- _Text shown_

Rules Committee record vote No. 2

    Date: January 14, 2009.
    Measure: H.R. 384.
    Motion by: Mr. Dreier.
    Summary of motion: To make in order and provide the 
appropriate waivers for amendment #29 by Rep. Dent that would 
require Congressional approval for release of the remaining 
TARP funds after the President submits a request.
    Results: Defeated 2-9.
    Vote by Members: McGovern--Nay; Hastings--Nay; Matsui--Nay; 
Cardoza--Nay; Arcuri--Nay; Perlmutter--Nay; Pingree--Nay; 
Polis--Nay; Dreier--Yea; Foxx--Yea; Slaughter--Nay.

Rules Committee record vote No. 3

    Date: January 14, 2009.
    Measure: H.R. 384.
    Motion by: Mr. Dreier
    Summary of motion: To make in order and provide the 
appropriate waivers for amendment #6 by Rep. Price (GA) that 
would permanently suspend the HOPE for Homeowners program if, 
after a 30-day period, the Comptroller General of the United 
States determines the number of successfully modified mortgages 
within the period was less than 140,000.
    Results: Defeated 2-9.
    Vote by Members: McGovern--Nay; Hastings--Nay; Matsui--Nay; 
Cardoza--Nay; Arcuri--Nay; Perlmutter--Nay; Pingree--Nay; 
Polis--Nay; Dreier--Yea; Foxx--Yea; Slaughter--Nay.

Rules Committee record vote No. 4

    Date: January 14, 2009.
    Measure: H.R. 384.
    Motion by: Mr. Dreier.

- _Data excerpt_
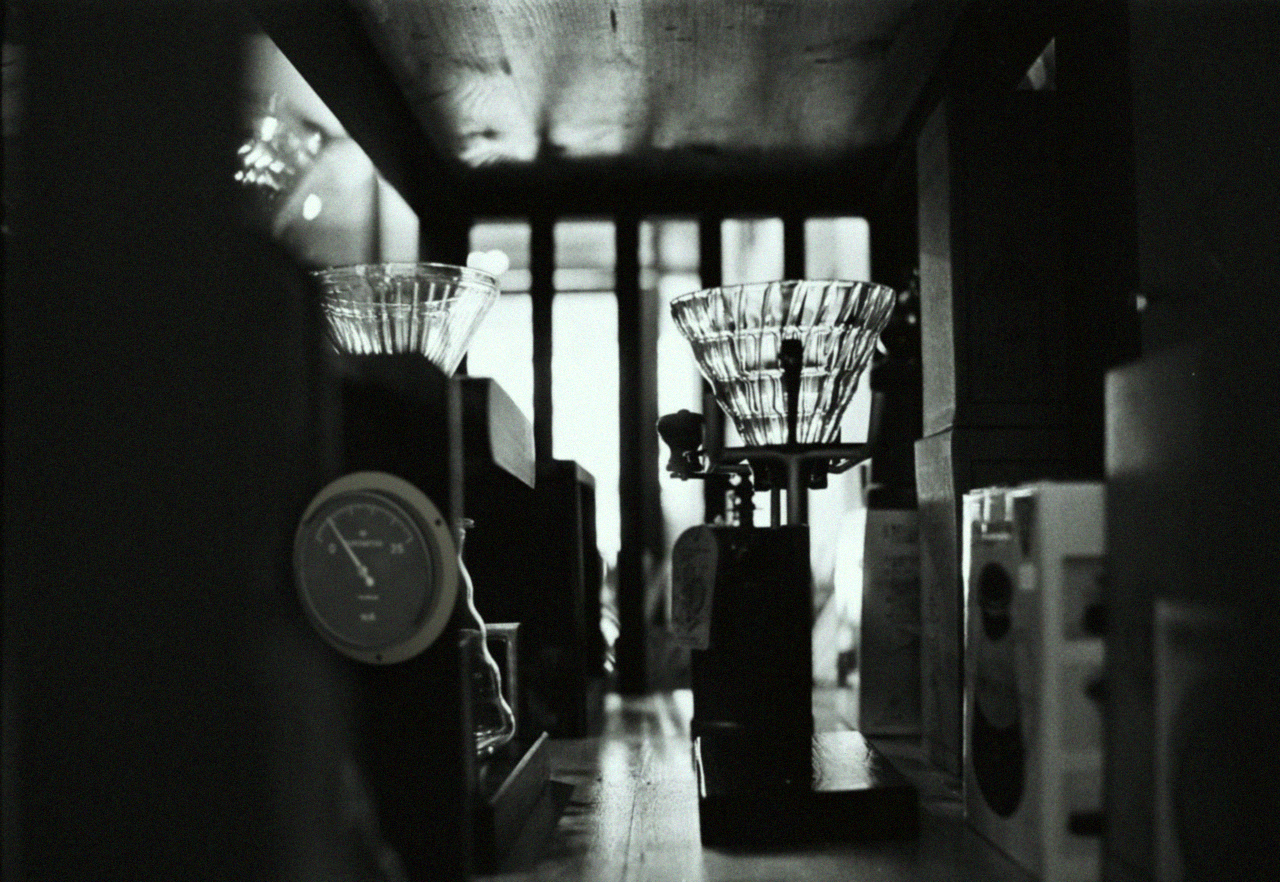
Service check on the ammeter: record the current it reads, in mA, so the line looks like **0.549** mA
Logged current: **5** mA
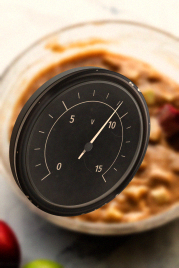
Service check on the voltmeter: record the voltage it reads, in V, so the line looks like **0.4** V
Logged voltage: **9** V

- _Activities_
- A) In the Rules Committee vote records, which program would amendment #6 by Rep. Price (GA) have permanently suspended?
- B) Write the next part of the Rules Committee vote records, starting after their final line.
You won't need the lines for this work.

- _Answers by item_
- A) The HOPE for Homeowners program.

- B)
    Summary of motion: To make in order en bloc and provide the 
appropriate waivers for an amendment in the nature of a 
substitute #15 by Rep. Gohmert that would establish a two-month 
period suspending federal income tax based on wages earned for 
services performed and FICA withholding, and the amendment #23 
by Rep. Gingrey that would require that 30% of the remaining 
TARP funds be dedicated to assisting smaller, local community 
financial institutions, or otherwise would prevent the release 
of the remaining funds.
    Results: Defeated 2-9
    Vote by Members: McGovern--Nay; Hastings--Nay; Matsui--Nay; 
Cardoza--Nay; Arcuri--Nay; Perlmutter--Nay; Pingree--Nay; 
Polis--Nay; Dreier--Yea; Foxx--Yea; Slaughter--Nay.

Rules Committee record vote No. 5

    Date: January 14, 2009.
    Measure: H.R. 384.
    Motion by: Ms. Foxx.
    Summary of motion: To make in order and provide the 
appropriate waivers for amendment #44 by Rep. DeFazio that 
would revise the release of the remaining $350 billion in TARP 
funds in three tranches: $125 billion immediately, $50 billion 
with Presidential request to Congress, and $175 billion with a 
Presidential report sent to Congress unless within 15 days a 
joint resolution of disapproval is enacted.
    Results: Defeated 2-9
    Vote by Members: McGovern--Nay; Hastings--Nay; Matsui--Nay; 
Cardoza--Nay; Arcuri--Nay; Perlmutter--Nay; Pingree--Nay; 
Polis--Nay; Dreier--Yea; Foxx--Yea; Slaughter--Nay.

Rules Committee record vote No. 6

    Date: January 14, 2009.
    Measure: H.R. 384.
    Motion by: Mrs. Foxx.
    Summary of motion: To make in order and provide the 
appropriate waivers for amendment #70 by Rep. Inslee that would 
designate $5 billion of TARP funds for renewable energy 
companies that have been heavily impacted by the economic 
downturn.
    Results: Defeated 2-9.
    Vote by Members: McGovern--Nay; Hastings--Nay; Matsui--Nay; 
Cardoza--Nay; Arcuri--Nay; Perlmutter--Nay; Pingree--Nay; 
Polis--Nay; Dreier--Yea; Foxx--Yea; Slaughter--Nay.

Rules Committee record vote No. 7

    Date: January 14, 2009.
    Measure: H.R. 384.
    Motion by: Mrs. Foxx.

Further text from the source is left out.